Aunque la ministra no dió detalles sobre la futura tasa, aseguró que está centrada en gestionar la crisis "de una manera distinta", informó elEconomista.es

En este sentido, adelantó se trataría de una "fórmula general" y "las circunstancias dirán si es necesario prorrogarla", como en el caso de las energéticas y banca, cuyo impuesto tendrá una duración de dos años si recibe el visto bueno del Congreso.

Extensión

La ministra también mostró su intención de que el impuesto comience a regir a comienzos del próximo año, aunque "habrá que ver la tramitación", y tampoco reveló si se incluirá en los Presupuestos de 2023. Las cuentas "marcan el techo de gasto estructural", por lo que están incluidas las medidas extraordinarias aprobadas para hacer frente a las consecuencias de la guerra en Ucrania. En este sentido, anticipó que el debate sobre su prórroga se producirá en los meses de noviembre y diciembre.

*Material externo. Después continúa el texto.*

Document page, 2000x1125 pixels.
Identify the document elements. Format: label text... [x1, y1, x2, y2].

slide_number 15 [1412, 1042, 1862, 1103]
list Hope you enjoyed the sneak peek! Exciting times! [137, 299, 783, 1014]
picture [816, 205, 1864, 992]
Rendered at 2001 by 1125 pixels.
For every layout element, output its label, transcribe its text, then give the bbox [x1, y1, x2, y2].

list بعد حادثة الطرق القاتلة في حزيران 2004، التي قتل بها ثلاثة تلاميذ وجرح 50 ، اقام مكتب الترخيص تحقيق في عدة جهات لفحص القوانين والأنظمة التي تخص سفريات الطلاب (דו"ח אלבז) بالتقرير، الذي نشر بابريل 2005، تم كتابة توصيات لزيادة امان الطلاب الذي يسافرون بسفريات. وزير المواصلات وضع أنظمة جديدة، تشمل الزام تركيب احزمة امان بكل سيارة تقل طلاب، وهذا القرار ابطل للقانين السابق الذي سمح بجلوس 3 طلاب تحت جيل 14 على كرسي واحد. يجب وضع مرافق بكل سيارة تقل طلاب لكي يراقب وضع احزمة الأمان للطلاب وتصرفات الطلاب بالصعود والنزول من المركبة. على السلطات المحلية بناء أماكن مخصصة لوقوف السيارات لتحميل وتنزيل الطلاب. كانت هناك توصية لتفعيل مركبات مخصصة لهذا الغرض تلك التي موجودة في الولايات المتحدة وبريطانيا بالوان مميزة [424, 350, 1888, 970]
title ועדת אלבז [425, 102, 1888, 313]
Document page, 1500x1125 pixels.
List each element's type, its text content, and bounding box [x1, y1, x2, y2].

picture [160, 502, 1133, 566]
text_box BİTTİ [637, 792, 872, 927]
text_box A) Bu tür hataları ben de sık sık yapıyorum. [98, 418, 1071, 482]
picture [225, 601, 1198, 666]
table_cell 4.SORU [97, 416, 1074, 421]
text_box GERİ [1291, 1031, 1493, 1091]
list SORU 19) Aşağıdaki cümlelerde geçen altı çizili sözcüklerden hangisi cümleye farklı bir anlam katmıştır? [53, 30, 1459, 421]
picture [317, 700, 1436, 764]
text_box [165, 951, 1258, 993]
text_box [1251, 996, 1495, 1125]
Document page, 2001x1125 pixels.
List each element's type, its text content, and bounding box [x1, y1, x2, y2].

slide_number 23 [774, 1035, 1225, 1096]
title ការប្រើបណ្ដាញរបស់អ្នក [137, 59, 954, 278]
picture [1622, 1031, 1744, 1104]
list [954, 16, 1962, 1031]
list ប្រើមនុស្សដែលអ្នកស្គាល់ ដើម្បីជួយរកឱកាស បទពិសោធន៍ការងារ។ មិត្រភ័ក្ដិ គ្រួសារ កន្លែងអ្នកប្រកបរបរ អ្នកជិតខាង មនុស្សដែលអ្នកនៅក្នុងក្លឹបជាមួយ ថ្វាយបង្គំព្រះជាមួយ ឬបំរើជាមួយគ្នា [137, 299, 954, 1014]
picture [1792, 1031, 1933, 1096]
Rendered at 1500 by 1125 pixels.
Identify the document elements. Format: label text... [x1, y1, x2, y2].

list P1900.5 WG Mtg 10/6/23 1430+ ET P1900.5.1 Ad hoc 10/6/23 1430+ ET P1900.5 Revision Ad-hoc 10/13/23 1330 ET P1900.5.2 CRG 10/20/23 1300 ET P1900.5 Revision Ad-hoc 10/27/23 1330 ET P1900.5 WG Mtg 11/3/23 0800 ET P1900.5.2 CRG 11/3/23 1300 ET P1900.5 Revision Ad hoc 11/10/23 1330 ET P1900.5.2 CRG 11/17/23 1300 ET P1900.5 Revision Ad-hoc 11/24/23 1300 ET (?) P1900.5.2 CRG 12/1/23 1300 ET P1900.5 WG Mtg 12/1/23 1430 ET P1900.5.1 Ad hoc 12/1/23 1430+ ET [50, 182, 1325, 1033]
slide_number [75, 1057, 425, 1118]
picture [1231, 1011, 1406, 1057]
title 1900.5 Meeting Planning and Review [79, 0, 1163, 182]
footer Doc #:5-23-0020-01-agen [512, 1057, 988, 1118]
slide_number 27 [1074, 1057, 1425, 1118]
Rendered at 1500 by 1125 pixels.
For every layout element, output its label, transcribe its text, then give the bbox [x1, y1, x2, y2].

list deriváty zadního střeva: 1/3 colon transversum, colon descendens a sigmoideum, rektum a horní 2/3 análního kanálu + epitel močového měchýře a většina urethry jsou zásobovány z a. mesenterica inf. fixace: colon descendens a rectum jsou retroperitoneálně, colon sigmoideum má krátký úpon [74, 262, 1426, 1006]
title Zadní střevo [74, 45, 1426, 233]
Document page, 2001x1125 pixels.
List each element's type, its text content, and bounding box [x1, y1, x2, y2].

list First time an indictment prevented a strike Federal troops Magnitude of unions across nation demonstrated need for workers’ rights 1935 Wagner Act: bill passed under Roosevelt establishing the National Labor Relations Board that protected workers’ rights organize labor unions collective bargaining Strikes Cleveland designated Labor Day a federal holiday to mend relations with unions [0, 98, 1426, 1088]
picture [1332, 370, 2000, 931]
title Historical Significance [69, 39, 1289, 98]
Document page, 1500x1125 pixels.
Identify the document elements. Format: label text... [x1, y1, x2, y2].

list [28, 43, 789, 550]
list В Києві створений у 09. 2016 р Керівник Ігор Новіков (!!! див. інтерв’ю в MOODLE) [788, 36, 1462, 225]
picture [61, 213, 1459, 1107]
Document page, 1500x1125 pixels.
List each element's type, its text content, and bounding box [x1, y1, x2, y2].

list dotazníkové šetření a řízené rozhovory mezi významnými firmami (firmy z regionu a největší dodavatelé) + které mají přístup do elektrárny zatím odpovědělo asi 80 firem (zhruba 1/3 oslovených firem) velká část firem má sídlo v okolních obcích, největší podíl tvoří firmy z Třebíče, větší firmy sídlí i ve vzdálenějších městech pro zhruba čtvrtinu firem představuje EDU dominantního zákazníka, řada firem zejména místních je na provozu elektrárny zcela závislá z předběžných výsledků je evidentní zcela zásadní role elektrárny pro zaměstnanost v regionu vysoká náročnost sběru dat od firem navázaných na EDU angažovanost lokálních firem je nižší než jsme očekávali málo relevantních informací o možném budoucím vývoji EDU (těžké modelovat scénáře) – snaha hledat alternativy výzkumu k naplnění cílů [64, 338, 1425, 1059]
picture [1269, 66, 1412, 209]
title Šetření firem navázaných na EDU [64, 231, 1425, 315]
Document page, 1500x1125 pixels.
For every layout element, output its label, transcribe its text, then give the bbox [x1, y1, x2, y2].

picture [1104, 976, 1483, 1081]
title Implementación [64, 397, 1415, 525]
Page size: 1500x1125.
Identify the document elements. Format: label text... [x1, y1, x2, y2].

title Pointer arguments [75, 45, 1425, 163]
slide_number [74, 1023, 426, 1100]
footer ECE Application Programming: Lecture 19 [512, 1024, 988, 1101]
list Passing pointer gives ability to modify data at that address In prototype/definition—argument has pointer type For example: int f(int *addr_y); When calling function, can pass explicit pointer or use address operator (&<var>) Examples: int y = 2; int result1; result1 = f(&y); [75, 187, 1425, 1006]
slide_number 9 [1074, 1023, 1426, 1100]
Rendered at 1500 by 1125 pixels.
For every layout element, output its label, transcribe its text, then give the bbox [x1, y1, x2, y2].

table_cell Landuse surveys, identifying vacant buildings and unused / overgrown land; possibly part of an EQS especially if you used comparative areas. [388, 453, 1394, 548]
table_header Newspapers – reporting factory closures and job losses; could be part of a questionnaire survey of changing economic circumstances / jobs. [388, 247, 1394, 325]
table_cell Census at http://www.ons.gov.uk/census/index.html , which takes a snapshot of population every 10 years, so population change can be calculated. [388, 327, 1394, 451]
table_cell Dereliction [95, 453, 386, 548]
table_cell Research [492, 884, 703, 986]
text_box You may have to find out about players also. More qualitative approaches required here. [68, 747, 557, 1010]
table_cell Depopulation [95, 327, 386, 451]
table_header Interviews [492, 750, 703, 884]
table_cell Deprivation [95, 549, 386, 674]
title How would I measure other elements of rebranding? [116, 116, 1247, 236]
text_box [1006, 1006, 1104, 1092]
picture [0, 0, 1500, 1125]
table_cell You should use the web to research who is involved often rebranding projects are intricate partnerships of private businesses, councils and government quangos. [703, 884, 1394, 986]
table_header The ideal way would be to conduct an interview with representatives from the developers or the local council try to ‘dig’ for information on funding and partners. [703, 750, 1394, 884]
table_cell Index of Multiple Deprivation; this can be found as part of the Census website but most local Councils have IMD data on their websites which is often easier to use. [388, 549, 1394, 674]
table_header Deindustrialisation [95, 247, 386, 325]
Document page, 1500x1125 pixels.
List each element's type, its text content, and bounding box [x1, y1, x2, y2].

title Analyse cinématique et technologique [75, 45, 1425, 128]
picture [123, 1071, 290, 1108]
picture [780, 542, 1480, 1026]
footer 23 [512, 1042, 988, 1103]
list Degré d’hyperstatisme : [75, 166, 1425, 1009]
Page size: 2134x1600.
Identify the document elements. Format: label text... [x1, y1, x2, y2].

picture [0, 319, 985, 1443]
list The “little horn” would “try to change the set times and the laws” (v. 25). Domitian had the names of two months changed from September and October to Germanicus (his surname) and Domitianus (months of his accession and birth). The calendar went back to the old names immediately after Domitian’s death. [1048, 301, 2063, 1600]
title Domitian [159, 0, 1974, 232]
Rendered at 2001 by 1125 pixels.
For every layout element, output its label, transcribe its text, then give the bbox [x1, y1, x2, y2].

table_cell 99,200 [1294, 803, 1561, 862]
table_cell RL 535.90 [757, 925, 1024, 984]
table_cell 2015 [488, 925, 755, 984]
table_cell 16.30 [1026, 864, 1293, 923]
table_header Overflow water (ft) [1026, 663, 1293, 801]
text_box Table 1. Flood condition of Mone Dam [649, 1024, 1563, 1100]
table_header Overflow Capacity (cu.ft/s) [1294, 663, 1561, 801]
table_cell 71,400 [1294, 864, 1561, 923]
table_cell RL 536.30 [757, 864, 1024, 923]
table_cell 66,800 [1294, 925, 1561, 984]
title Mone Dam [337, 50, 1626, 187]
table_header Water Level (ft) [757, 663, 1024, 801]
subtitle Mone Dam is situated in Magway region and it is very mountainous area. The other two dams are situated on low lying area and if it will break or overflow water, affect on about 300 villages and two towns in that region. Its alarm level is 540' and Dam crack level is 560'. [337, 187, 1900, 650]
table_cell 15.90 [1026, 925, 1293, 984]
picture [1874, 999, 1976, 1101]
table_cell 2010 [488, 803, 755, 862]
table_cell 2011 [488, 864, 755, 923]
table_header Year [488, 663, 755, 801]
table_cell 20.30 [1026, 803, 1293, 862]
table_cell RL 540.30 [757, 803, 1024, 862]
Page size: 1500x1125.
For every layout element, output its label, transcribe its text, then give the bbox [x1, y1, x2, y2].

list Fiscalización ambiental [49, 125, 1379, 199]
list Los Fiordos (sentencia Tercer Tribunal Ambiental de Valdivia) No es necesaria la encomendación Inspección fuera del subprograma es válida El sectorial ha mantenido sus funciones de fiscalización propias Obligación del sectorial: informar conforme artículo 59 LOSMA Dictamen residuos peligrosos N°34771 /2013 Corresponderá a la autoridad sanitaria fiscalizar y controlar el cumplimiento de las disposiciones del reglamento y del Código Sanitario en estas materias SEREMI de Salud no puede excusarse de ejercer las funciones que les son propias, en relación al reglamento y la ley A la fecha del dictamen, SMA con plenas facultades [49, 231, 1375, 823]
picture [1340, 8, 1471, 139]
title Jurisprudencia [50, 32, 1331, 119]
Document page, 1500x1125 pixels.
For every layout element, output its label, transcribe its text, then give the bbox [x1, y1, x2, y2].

Esta tasa sería diferente al actual impuesto de Patrimonio, que grava los patrimonios por encima de 700.000 euros -excluidos 300.000 euros de vivienda habitual-, cedido a las comunidades autónomas y que Madrid (y próximamente Andalucía y Murcia) bonifica en su totalidad. 

La medida anunciada por la ministra de Hacienda ya fue defendida por Podemos hace unos meses. Esa fuerza ingresó en el Congreso de los Diputados un proyecto de ley para crear un impuesto estatal sobre grandes fortunas, complementario al Impuesto sobre el Patrimonio, dentro del pacto de rentas planteado por el presidente Pedro Sánchez a raíz de la guerra de Ucrania.

Iniciativa

Podemos planteó un impuesto a las grandes fortunas, que consistiría en la creación de ocho nuevos tramos fiscales para los patrimonios de más de 10 millones de euros, y que fue rechazada por el Congreso en el mes de junio.

Los ocho tramos fiscales tendrían tipos marginales que irían desde el 3,6% (para entre 10 y 30 millones) hasta el 5% (para más de 150 millones). Los tramos se irían incrementando de dos en dos décimas y se aplicarían a intervalos de patrimonio de 20 en 20 millones.

Esta tasa tendría también en cuenta si el contribuyente tributa a través del Impuesto sobre el Patrimonio. En ese caso, el aumento de tipos sería inferior.